Am Abend folgte der Vortrag „Leben, Traum und Tod – Morbidität in der Kultur der Jahrhundertwende“ vom Kulturwissenschaftler und Mahlerkenner Dr. Andreas Ströbl, Lesern dieser Seiten als Rezensent gut bekannt. Im vollbesetzten Saal zeichnete er ein umfassendes Bild der Stimmung in Kunst und Kultur des Fin de Siècle und deren Auswirkungen auf Gustav Mahler. Wunderbar dargestellt wurde die Entwicklung aus der Spätromantik heraus in eine von Gold, Schwüle und todessehnsüchtiger Erotik überladenen Epoche. Künstler aller Richtungen waren fasziniert von Verfall und Dekadenz; Todessehnsucht galt als Lebensgefühl, während der größte Teil der Bevölkerung am Rande der Existenz und darunter sein Dasein fristen musste. Beispiele aus Musik (z.B. Schönberg, Zemlinsky, Schreker), Malerei (u.a. Klimt, Kubin, Munch) und Dichtung (Hoffmannsthal, Wedekind, Dehmel u.a.) führten die Verklärung dieser Zeitgeist-Bewegung eindrucksvoll vor.

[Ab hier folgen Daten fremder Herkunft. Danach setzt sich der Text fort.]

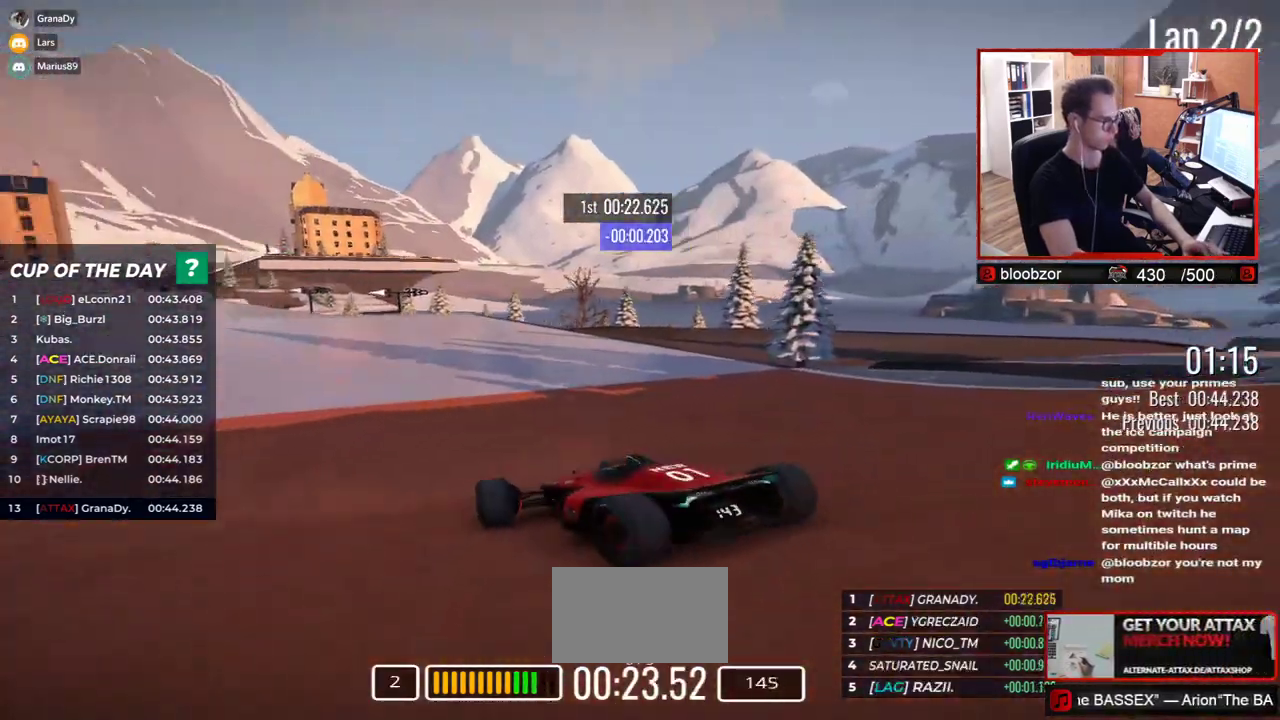
{"keys": ["left", "up"], "events": [[17, "right", "up"], [350, "left", "down"]]}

Gustav Mahler, der von Schicksalsschlägen und furchtbaren Verlusten wahrlich nicht verschont blieb, liebte das Leben. Schmerz und Trauer verarbeitete er in seiner Musik, aber sein Wesen machte doch seine große Lebenslust aus. Schwimmen, Fahrradfahren, in der Natur spazieren gehen, bergsteigen, gesund essen, all das hielt Körper und Seele lange Zeit gesund. Und so endeten auch seine Kompositionen nicht in der Dunkelheit, sondern im „Lux lucet in tenebris“ – das Licht leuchtet in der Finsternis.
Die sich dem mit langanhaltendem Beifall bedachten Vortrag anschließende Diskussion brachte durch sehr persönliche Beiträge des Auditoriums das Thema Tod und Sterben sehr schnell ins Heute und offenbarte, wie immens der Gesprächsbedarf und wie hilfreich die Auseinandersetzung damit ist.
Am folgenden Tag wurde das Festival mit zahlreichen Ehrengästen feierlich eröffnet. Teil des Festes ist immer auch eine Ausstellung unter dem Jahresmotto in Form einer großen Schautafel im Komponierhäuschen, in diesem Jahr ebenfalls von Andreas Ströbl geschrieben und gestaltet. Sie umfasst Mahlers Leben und Wirken, das Thema Tod in seinem musikalischen Schaffen und seinen Weg, allen Entsetzlichkeiten irgendwie doch ein positives Ende abzutrotzen.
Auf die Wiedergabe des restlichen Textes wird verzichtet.